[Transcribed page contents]
========
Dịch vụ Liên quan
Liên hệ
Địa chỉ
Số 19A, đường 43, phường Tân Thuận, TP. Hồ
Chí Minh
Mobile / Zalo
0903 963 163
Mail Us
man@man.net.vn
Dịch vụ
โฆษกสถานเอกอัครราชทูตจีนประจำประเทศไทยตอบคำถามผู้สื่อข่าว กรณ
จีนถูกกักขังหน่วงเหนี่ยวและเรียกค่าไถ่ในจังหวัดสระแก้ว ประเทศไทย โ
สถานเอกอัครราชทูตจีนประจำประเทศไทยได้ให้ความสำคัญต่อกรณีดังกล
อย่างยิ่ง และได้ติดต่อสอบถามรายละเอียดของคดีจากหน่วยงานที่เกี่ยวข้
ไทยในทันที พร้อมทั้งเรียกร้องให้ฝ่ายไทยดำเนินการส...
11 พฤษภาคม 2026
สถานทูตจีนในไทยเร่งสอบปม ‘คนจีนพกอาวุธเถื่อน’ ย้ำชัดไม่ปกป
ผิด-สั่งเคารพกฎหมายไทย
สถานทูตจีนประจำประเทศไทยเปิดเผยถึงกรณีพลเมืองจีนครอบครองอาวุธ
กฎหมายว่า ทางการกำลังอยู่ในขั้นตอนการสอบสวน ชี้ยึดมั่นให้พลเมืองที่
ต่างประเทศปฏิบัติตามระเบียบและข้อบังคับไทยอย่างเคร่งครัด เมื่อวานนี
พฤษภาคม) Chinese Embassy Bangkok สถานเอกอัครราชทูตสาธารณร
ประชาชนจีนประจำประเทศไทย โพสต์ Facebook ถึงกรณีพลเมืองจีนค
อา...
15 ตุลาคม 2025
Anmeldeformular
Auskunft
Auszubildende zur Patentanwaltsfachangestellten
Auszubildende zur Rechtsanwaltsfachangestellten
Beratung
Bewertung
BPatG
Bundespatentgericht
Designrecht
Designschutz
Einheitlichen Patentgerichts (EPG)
========
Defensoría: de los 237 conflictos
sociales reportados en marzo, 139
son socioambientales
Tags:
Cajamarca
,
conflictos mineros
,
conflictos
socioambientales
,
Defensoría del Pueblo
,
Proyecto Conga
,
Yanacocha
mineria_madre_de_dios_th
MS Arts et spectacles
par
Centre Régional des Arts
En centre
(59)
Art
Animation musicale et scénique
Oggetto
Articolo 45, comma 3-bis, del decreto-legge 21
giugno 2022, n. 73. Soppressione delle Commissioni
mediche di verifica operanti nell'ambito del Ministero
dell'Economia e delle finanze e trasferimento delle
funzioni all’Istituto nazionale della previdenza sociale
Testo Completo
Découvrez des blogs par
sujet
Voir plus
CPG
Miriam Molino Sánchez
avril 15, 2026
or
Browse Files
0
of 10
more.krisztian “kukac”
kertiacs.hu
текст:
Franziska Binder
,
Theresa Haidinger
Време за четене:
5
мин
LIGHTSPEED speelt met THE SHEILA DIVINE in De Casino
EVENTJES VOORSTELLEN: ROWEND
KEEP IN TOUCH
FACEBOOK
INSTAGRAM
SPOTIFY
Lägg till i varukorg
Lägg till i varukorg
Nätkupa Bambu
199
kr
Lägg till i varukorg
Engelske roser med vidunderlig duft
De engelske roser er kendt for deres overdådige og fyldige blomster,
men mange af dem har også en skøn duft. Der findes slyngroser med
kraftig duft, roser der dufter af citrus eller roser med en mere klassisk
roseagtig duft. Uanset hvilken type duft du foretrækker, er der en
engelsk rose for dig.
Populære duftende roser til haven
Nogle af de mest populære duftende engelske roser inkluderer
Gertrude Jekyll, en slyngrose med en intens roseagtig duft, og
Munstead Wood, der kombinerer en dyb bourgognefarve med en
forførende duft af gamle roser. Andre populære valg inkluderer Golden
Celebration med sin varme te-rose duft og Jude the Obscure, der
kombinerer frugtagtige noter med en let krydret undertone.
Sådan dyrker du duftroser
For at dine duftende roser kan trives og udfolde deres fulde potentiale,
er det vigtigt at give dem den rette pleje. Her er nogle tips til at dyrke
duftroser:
========
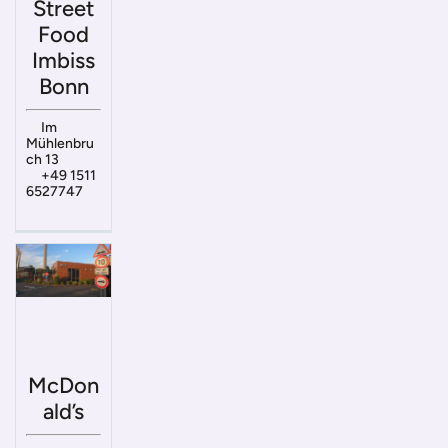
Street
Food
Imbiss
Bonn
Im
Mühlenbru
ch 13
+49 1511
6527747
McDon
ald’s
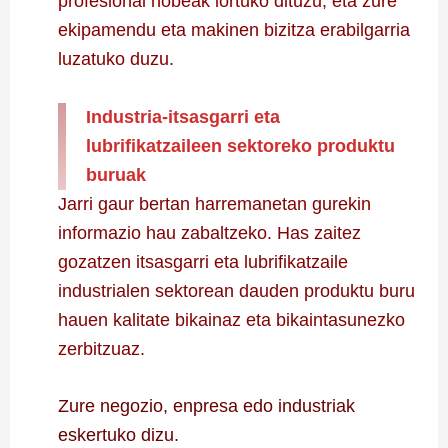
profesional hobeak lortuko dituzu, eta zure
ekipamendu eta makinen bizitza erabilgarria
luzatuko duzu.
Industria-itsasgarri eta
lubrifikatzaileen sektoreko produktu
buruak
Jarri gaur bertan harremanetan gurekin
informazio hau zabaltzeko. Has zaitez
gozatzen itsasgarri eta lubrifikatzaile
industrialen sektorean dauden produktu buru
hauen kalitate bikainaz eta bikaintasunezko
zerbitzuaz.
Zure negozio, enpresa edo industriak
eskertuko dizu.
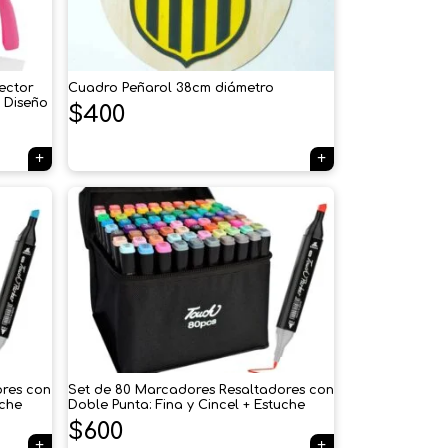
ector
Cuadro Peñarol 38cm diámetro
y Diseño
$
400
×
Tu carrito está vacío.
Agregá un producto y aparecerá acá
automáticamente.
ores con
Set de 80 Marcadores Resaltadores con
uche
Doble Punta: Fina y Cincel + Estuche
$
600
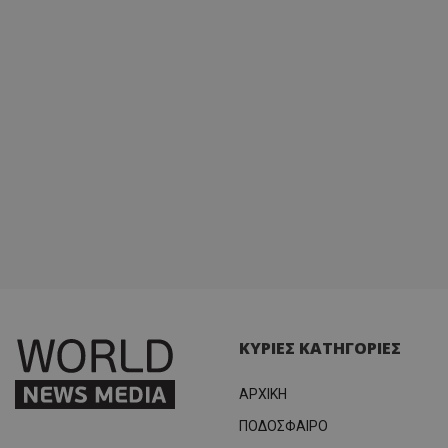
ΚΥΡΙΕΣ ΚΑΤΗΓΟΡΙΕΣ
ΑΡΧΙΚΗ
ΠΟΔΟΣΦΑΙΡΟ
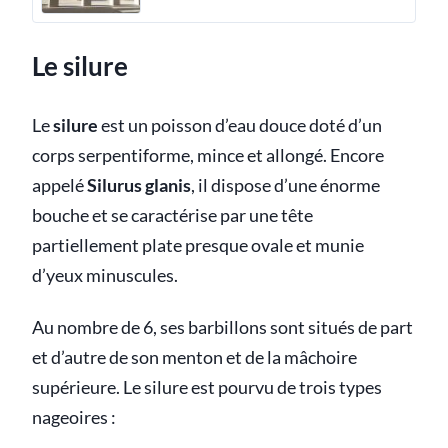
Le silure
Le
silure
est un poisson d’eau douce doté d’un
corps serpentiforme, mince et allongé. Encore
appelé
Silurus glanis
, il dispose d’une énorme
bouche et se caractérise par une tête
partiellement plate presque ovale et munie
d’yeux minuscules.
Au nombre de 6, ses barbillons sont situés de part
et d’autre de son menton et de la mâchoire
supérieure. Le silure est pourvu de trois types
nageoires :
========
-- YOUR TASK --
Pick every line of the data that includes the string "งกรณ".

-- SOLUTION TO THIS PROBLEM --
สถานทูตจีนประจำประเทศไทยเปิดเผยถึงกรณีพลเมืองจีนครอบครองอาวุธ
ประชาชนจีนประจำประเทศไทย โพสต์ Facebook ถึงกรณีพลเมืองจีนค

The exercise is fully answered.